## Passage to read
⁂
Growing microgreens is an easy way to get started with hydroponics and producing food in your own home! Today we’ll compare four hydroponic growing mediums to figure out which is the best.

A few things you should know about me, I’ve never met a rabbit hole I won’t throw myself down and I desperately want to grow food in the dead of winter when the ground is (or at least should be) frozen and covered in feet of snow.

I’ve been growing sprouts for years, and they scratch the itch (and taste great) but I want more! After perusing True Leaf Market for way too many onion seeds I was sucked into the hydroponics section and decided to make some poor financial choices.

My goal here is to try a bunch of things and tell you what worked so you can jump straight to successfully growing your own microgreens.

I’ve been gardening for long enough to be comfortable with absolute failure and it won’t discourage me the way it might ruin things for someone just getting started!

How to Grow Hydroponic Microgreens at Home

Hydroponic setups can get really fancy and really expensive but they don’t have to be, especially if you’re growing microgreens and not full-sized plants.

Microgreens are a step between growing sprouts and growing baby greens. They take a bit longer and grow bigger than sprouts but not as big as baby greens and they don’t need any extra nutrients which helps keep things simple.

Read more about Growing Sprouts for Fresh Food Anytime

In my opinion, they aren’t a great choice for a full salad (unless you’re me and growing 12 trays at once) but they make a great addition to a sandwich, smoothie or anything that needs a punch of fresh, green flavor!

I love stirring a small handful into ramen, especially the stronger flavored options like mustard greens and radishes.

They also help scratch the planting itch I start to get in January when I’m months away from starting my seeds, let alone planting them out in the garden!

You can grow microgreens in just about anything that will allow the seeds to be moist but not swampy.

I’ve used plastic takeout containers for small batches but I’m always looking for ways to make my life easier and I figured it was worth buying some smaller trays intended for growing microgreens.

As much as I love pea shoots, I overdid it with a full 1020 tray and haven’t grown a batch since!

Read more about How to Grow Pea Shoots

If you’re looking for an easy countertop set up I recommend:

Microgreens are at their best in a small window of time and you’re better off with multiple batches started a few days apart instead of one huge batch.

The first step to planting is preparing your growing media, which can be as simple as adding some water or it might require a longer soak.

Once it’s ready to go you add your seeds, I used a teaspoon per 5×5 tray, cover them up with another tray, and wait.

The darkness and pressure will help get the seeds growing, when your seeds have germinated you can remove the cover and set them under a grow light or in a bright south-facing window.

Keep the growing media moist but not soupy and in about 2 weeks you’ll have a fresh source of homegrown hydroponic microgreens!

Harvest your microgreens with sharp kitchen scissors and toss the mass of roots and used media in your compost or garden bed and you’re ready for round two!

Hydroponic Growing Mediums

When it comes to picking a hydroponic growing medium you have a lot of choices, I was able to eliminate a few right off the bat because I wanted something sustainable and compostable.

4 types of hydroponic growing medium wet and dry
Coconut Coir, Jute, Bamboo & Micromat (dry on top, wet on bottom)
⁂
## Raw data
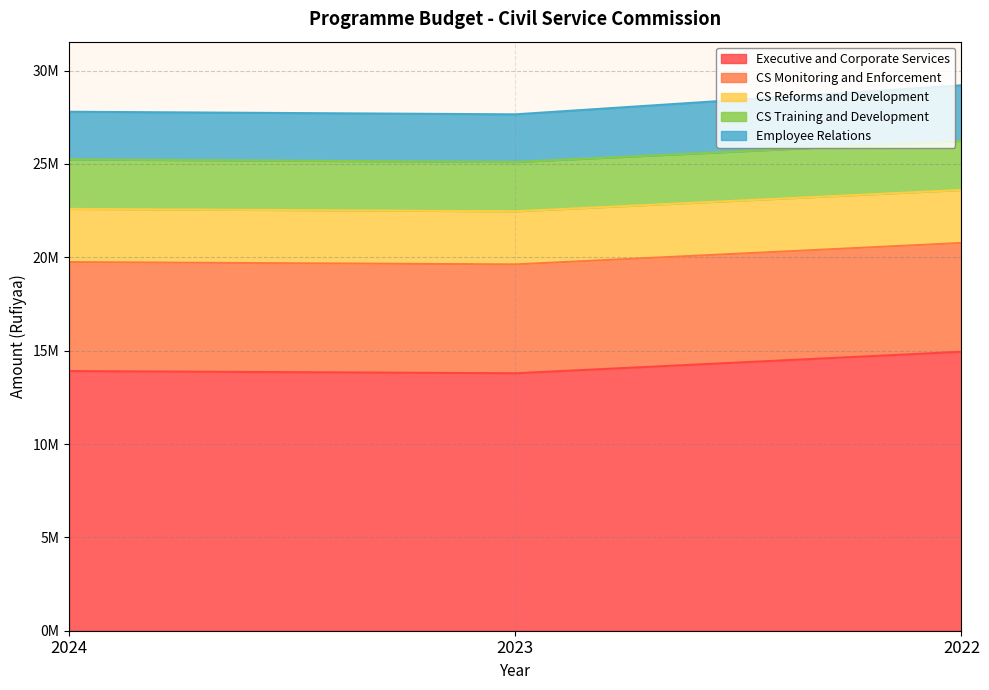

Which category has the highest value across all series?

2022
⁂
## Using the information
1 > Write out the part of the microgreens article from "Harvest your microgreens" to "wet on bottom)".
2 > Answer these questions using the microgreens article:
(a) Which two stronger-flavored microgreens does the writer like to stir into ramen?
(b) How much seed did the writer use per 5×5 tray?
(c) About how long does it take before the microgreens are ready?
3 > Carry on the microgreens article from the point where it ends.
The material shown with the microgreens article comes from a different source.

## Outputs in order
1 >
Harvest your microgreens with sharp kitchen scissors and toss the mass of roots and used media in your compost or garden bed and you’re ready for round two!

Hydroponic Growing Mediums

When it comes to picking a hydroponic growing medium you have a lot of choices, I was able to eliminate a few right off the bat because I wanted something sustainable and compostable.

4 types of hydroponic growing medium wet and dry
Coconut Coir, Jute, Bamboo & Micromat (dry on top, wet on bottom)

2 >
(a) Mustard greens and radishes.
(b) A teaspoon.
(c) About 2 weeks.

3 >
That immediately gets rid of anything plastic-based and non-renewable like peat, vermiculite or perlite and left me with four options.

Micromats – Wood Fiber

Micromats come in different sizes including 4×4 (fits 5×5 tray), 10×10 and 10×20. The thin mats are really easy to store and take up less room than any of the other options.

This is the only hydroponic growing medium specifically made to fit 5×5 trays. The other options needed to be cut down from 10×10.

package of micromat hydroponic growing media

Their compact nature makes Micromats really easy to store, especially if you take advantage of the bulk pricing and order a 480 or 960 pack.

I ordered a 48-pack for $13.37 which works out to be about 28 cents per tray, so it’s basically tied with bamboo for the cheapest option.

The mats puff up quite a bit when they get wet and have the texture of wet pads of toilet paper. They get about as thick as the bamboo and jute but nowhere near as thick as the coconut coir.

They are also very fragile after they get wet so you want to make sure they’re in your trays before you start soaking them. They puff up almost immediately so you don’t have to plan your whole day around soaking a hydroponic mat before you can plant seeds.

I really like how easily the seeds stayed in place when dropped and how easy it was to see the dark seeds on the light-colored surface.

According to the manufacturer, Micromats are both biodegradable & compostable and made from sustainably harvested wood. They contain no plastic or synthetic fibers and are approved for use in organic gardens.

radish migrogreens grown on micromat showing the roots coming through the sides and how easily the wet fibers fall apart
The Micromat barely held together when I pulled this batch of radish microgreens out of the tray

Going in, I wanted these to work the best and I was very happy with them. The only ‘issue’ is it’s tricky to lift the pad out of the tray to harvest the microgreens because it wants to fall apart.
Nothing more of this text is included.